Ouija Board Online
Il Diavolo
Il Diavolo è la carta delle catene che potresti togliere se solo lo volessi — dipendenze, assuefazioni e schemi che sembrano prigioni ma le cui porte non sono mai state davvero chiuse a chiave.
- schiavitù
- dipendenza
- materialismo
- sé ombra
- eccesso
Dritto
Il Diavolo dritto dà un nome a ciò che già sai essere un problema. Una dipendenza, una dinamica tossica, un'abitudine che continui a difendere anche se chiaramente comanda lei. L'intuizione più acuta della carta è nell'immagine: le catene attorno al collo delle figure sono abbastanza lente da poter essere sfilate.

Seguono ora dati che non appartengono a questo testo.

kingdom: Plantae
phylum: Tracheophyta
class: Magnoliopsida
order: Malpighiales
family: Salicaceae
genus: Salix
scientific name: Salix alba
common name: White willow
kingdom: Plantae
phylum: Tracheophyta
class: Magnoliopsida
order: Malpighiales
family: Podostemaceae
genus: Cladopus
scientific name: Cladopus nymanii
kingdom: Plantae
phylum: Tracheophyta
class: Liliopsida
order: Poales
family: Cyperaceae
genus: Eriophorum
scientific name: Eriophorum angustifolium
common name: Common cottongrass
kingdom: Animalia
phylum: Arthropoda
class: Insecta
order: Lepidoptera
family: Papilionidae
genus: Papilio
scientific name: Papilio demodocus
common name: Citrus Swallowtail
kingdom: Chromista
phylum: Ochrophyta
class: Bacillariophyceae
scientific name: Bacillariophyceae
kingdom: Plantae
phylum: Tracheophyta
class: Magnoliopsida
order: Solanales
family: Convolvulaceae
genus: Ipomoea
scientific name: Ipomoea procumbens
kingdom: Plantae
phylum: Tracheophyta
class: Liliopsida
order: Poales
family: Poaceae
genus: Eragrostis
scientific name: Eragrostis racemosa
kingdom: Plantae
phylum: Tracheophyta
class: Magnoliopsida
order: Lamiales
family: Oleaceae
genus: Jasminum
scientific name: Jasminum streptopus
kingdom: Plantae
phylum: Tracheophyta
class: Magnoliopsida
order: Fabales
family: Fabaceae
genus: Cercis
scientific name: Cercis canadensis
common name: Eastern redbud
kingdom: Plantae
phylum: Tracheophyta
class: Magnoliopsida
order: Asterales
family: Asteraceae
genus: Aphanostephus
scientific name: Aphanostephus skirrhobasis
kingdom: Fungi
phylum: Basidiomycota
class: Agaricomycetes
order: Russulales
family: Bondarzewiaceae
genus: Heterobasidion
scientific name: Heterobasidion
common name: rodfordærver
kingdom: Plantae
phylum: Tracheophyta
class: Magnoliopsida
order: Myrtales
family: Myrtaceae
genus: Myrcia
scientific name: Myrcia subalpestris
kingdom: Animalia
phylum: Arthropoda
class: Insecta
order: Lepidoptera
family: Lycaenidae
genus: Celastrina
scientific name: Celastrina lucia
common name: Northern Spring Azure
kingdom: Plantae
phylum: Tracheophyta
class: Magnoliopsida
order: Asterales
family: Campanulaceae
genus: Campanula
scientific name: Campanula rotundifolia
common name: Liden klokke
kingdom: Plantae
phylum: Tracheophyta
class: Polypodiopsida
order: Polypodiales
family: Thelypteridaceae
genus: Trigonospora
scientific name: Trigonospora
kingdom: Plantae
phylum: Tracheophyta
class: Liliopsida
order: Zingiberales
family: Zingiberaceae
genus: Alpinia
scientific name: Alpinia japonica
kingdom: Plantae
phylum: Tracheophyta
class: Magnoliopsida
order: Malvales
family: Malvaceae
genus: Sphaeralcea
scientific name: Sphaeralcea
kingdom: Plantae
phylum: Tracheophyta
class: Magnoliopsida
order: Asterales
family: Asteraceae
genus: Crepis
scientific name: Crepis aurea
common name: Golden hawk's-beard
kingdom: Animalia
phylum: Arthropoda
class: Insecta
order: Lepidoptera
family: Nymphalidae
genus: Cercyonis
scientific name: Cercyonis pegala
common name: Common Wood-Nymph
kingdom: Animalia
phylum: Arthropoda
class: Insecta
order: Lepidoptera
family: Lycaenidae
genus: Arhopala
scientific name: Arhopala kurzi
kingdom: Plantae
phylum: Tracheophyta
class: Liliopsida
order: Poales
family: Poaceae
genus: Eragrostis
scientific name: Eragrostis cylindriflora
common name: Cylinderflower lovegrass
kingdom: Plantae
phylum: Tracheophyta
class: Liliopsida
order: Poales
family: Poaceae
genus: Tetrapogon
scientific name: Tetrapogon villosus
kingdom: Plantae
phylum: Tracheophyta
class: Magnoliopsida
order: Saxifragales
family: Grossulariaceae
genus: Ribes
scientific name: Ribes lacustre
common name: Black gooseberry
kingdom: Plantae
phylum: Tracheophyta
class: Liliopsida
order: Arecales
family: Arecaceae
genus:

Non sei intrappolato — stai scegliendo la prigionia perché l'alternativa ti impone di affrontare ciò che hai anestetizzato. Il Diavolo non ti giudica per questo. Fa solo notare che la serratura è dalla tua parte della porta.
Rovesciato
Rovesciato, il Diavolo segnala l'inizio della liberazione. Cominci a vedere uno schema per ciò che è — un meccanismo di difesa che ha superato la propria utilità, una dinamica di coppia che funziona solo se resti piccolo, un conforto materiale diventato gabbia. Le catene stanno cadendo, ma il processo non è bello. L'astinenza da qualsiasi dipendenza — sostanza, persona, stile di vita — è scomoda per natura. La carta rovesciata dice: continua, il disagio è l'uscita.
In amore, carriera e denaro
Amore
Una relazione costruita sul controllo, la gelosia o la dipendenza reciproca più che su un legame autentico. La passione è reale, ma lo è anche il danno. Chiediti se questo sembra amore o qualcosa da cui non riesci a smettere.
Liberarsi da una dinamica tossica. Potrebbe essere una rottura, oppure il lavoro più difficile di cambiare lo schema restando nella relazione. In ogni caso, stai scegliendo te stesso al posto della dipendenza.
Carriera
Un lavoro o una situazione professionale che ti tiene abbastanza comodo da restare infelice. Lo stipendio è buono, il titolo è bello, e odi ogni minuto. Le manette d'oro sono pur sempre manette.
Allontanarsi da una situazione lavorativa che ti stava lentamente divorando. La perdita di status o di reddito brucia, ma il sollievo di non recitare un ruolo che non ti si addice vale di più.
Denaro
Spese diventate compulsive, debiti che continui ad accumulare perché il conforto a breve termine pesa più del costo a lungo termine, o un assetto finanziario che avvantaggia qualcun altro a tue spese. Guarda dove va il tuo denaro quando non ci fai caso.
Essere onesti sul debito, tagliare a metà la carta di credito, o chiudere finalmente il conto che alimenta il comportamento. La libertà finanziaria inizia ammettendo che il problema non è mai stato davvero il denaro.
Simbolismo
Una figura cornuta, con ali di pipistrello, è accovacciata su un piedistallo scuro, una mano alzata con un pentagramma rovesciato sul palmo. Sotto, un uomo e una donna nudi stanno incatenati al piedistallo da anelli lenti attorno al collo — abbastanza lenti da sfilarli. Entrambe le figure hanno piccole corna e code, a suggerire che sono rimaste in questa posizione abbastanza a lungo da iniziare ad assomigliare al loro carceriere. La torcia nella mano abbassata del Diavolo brucia verso il basso, un'inversione dell'illuminazione. La composizione complessiva rispecchia deliberatamente la carta degli Amanti, mostrando come appare un'unione quando è costruita sulla dipendenza invece che sulla scelta.
Storia e origine
La carta del Diavolo attinge a secoli di demonologia cristiana, ma la sua versione nei tarocchi è sempre stata più psicologica che teologica. I primi mazzi italiani mostravano una generica figura demoniaca. La versione Rider–Waite–Smith, progettata da Arthur Edward Waite e illustrata da Pamela Colman Smith, prese spunto in larga parte dall'illustrazione del Baphomet di Eliphas Lévi del 1856, aggiungendo le figure umane incatenate per enfatizzare la schiavitù volontaria. Il significato della carta si spostò decisamente verso la dipendenza e il materialismo nelle letture del Novecento.